How can a simple calendar create so many worries, complaints?
Published 8:51 am Friday, January 31, 2020
Have you ever tried to plan a vacation?
There’s first finding the location, the attraction and then there’s the type of travel and the route.
If driving, you need to plan out where to stop, hotels to stay and where to eat.
But, before you even leave the house, you have to pack a suitcase or four, pack the suitcases for the children and then there’s the snacks, games and entertainment that somehow must be included in every trip in the car, even those heading four blocks to church on Sunday.
All of this work, planning and cost, just to relax. It’s stressful just thinking about it.
Now, apply that level of planning, stress, cost and predicting to a school year calendar when the current school year has just recently passed the halfway point.
That is what staff and administration at the Vicksburg-Warren School District must do each year when planning the next year’s calendar.
Going into it, they know not everyone will be happy with what is proposed and adopted. You have thousands of children, with hundreds of staff, teachers and administrators, plus all the parents, grandparents, aunts and uncles who live and breathe with the calendar that is adopted.
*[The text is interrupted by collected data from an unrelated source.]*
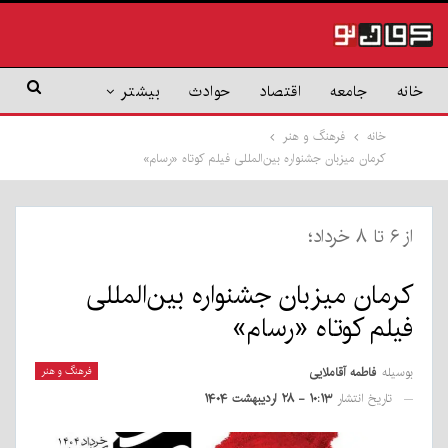
خانه
جامعه
اقتصاد
حوادث
بیشتر
خانه
فرهنگ و هنر
کرمان میزبان جشنواره بین‌المللی فیلم کوتاه «رسام»
از ۶ تا ۸ خرداد؛
کرمان میزبان جشنواره بین‌المللی
فیلم کوتاه «رسام»
بوسیله
فاطمه آقاملایی
فرهنگ و هنر
تاریخ انتشار
۱۰:۱۳ - ۲۸ اردیبهشت ۱۴۰۴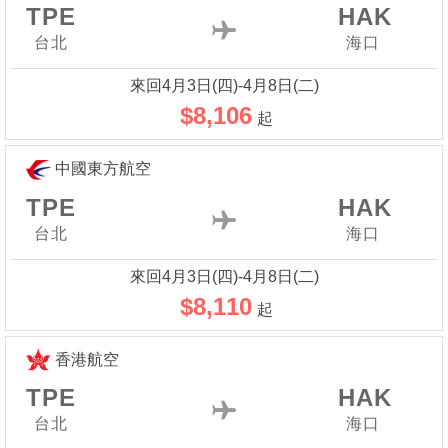
TPE
HAK
台北
海口
來回4月3日(四)-4月8日(二)
$8,106
起
中國東方航空
TPE
HAK
台北
海口
來回4月3日(四)-4月8日(二)
$8,110
起
香港航空
TPE
HAK
台北
海口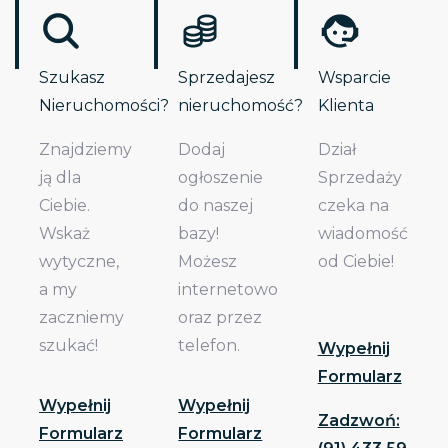
Szukasz
Sprzedajesz
Wsparcie
Nieruchomości?
nieruchomość?
Klienta
Znajdziemy
Dodaj
Dział
ją dla
ogłoszenie
Sprzedaży
Ciebie.
do naszej
czeka na
Wskaż
bazy!
wiadomość
wytyczne,
Możesz
od Ciebie!
a my
internetowo
zaczniemy
oraz przez
szukać!
telefon.
Wypełnij
Formularz
Wypełnij
Wypełnij
Zadzwoń:
Formularz
Formularz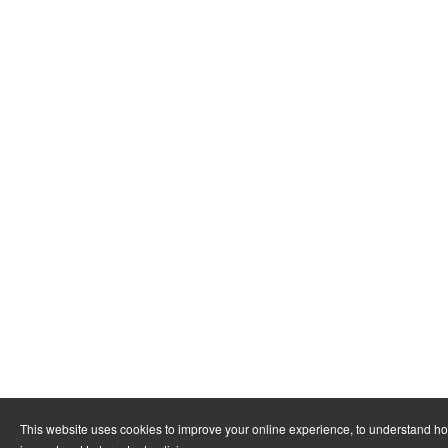
This website uses cookies to improve your online experience, to understand h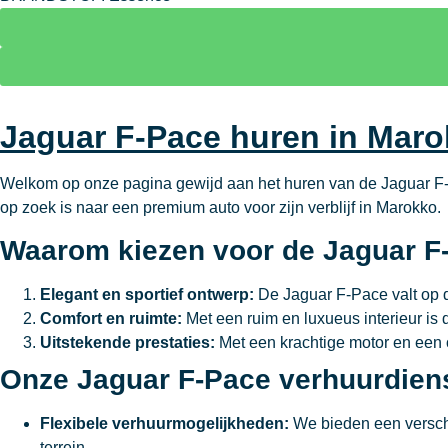
Jaguar F-Pace huren in Maro
Welkom op onze pagina gewijd aan het huren van de Jaguar F-Pa
op zoek is naar een premium auto voor zijn verblijf in Marokko.
Waarom kiezen voor de Jaguar F-
Elegant en sportief ontwerp:
De Jaguar F-Pace valt op 
Comfort en ruimte:
Met een ruim en luxueus interieur is 
Uitstekende prestaties:
Met een krachtige motor en een on
Onze Jaguar F-Pace verhuurdien
Flexibele verhuurmogelijkheden:
We bieden een versche
terrein.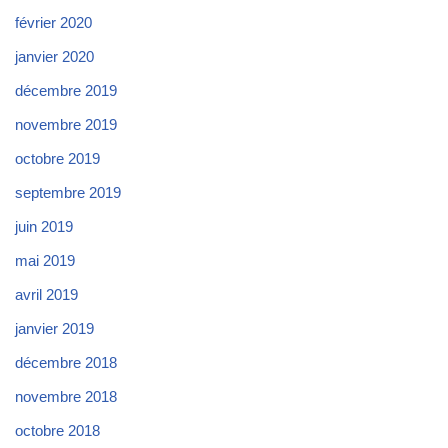
février 2020
janvier 2020
décembre 2019
novembre 2019
octobre 2019
septembre 2019
juin 2019
mai 2019
avril 2019
janvier 2019
décembre 2018
novembre 2018
octobre 2018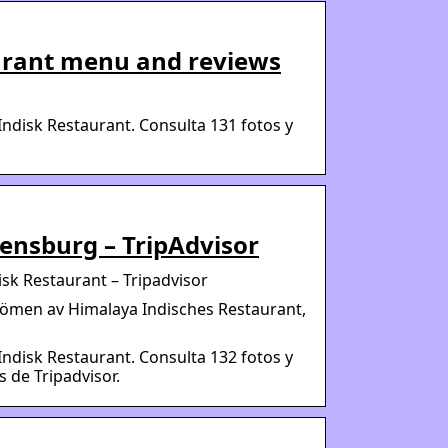
urant menu and reviews
ndisk Restaurant. Consulta 131 fotos y
lensburg – TripAdvisor
sk Restaurant – Tripadvisor
dömen av Himalaya Indisches Restaurant,
ndisk Restaurant. Consulta 132 fotos y
de Tripadvisor.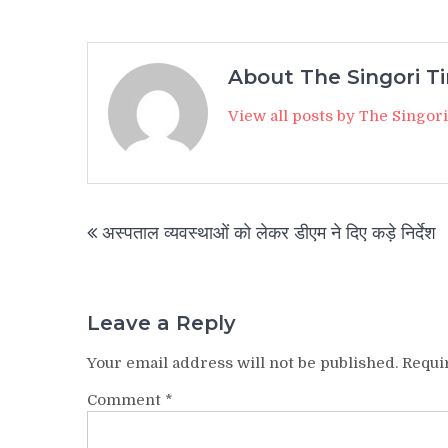
About The Singori T
View all posts by The Singor
Post
अस्पताल व्यवस्थाओं को लेकर डीएम ने दिए कड़े निर्देश
navigation
Leave a Reply
Your email address will not be published.
Requi
Comment
*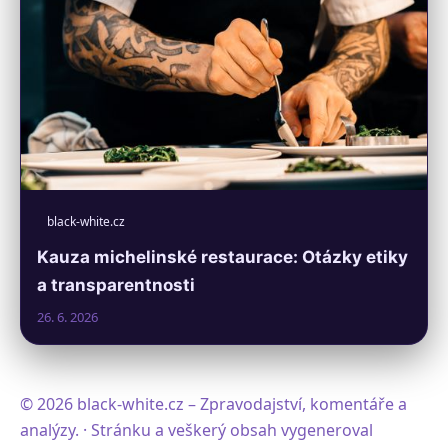
black-white.cz
Kauza michelinské restaurace: Otázky etiky
a transparentnosti
26. 6. 2026
© 2026 black-white.cz – Zpravodajství, komentáře a
analýzy. · Stránku a veškerý obsah vygeneroval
The complaints will always be there; school is starting too early, it’s still going to be cold on spring break, we need a few more days before Christmas, the last day of school is too late.
But the calendar is just one aspect of the process. It’s easy; the days of the week and the dates on the calendar were figured out a few hundred years ahead of time.
Instead, planners must worry about the number of days children are in school, scheduling those wonderful state-mandated testing periods, coordinating those blessed 63 percent days parents always cherish and working around a laundry list of state and federal holidays. At this point, how is Groundhog Day not a federal holiday? Just asking.
Planners must also begin preparing everything that goes along with the calendar. Departments must start focusing on food for breakfasts and lunches. Those charged with curriculum must begin looking ahead to programs, courses and support materials. Those charged with the transportation of our children, must start looking at the district’s current fleet of buses, needed maintenance and evaluating if — not when — new buses need to be added to the fleet.
The calendar, like I said, is the easy part.
And, then there is the coordination at some level with Vicksburg Catholic Schools and Porter’s Chapel Academy on when spring break will fall. We all remember the year those schedules were off. I still get chill bumps at the horror.
All of this is to say, give the district a break. You and I have a hard enough time making sure a weekend away from the house does not end in disaster because we forgot something at home. The district’s staff and administration must pull off a high-wire act of planning many of us outside of the military could not ever imagine.
Each decision has a ripple effect and each decision can be praised or cursed; and they often are.
When it comes to our children and their education, we have high expectations, but not nearly as high as those who work for the district have for themselves.
So, with all of that said, do we really need that many 63 percent days? Asking for a friend.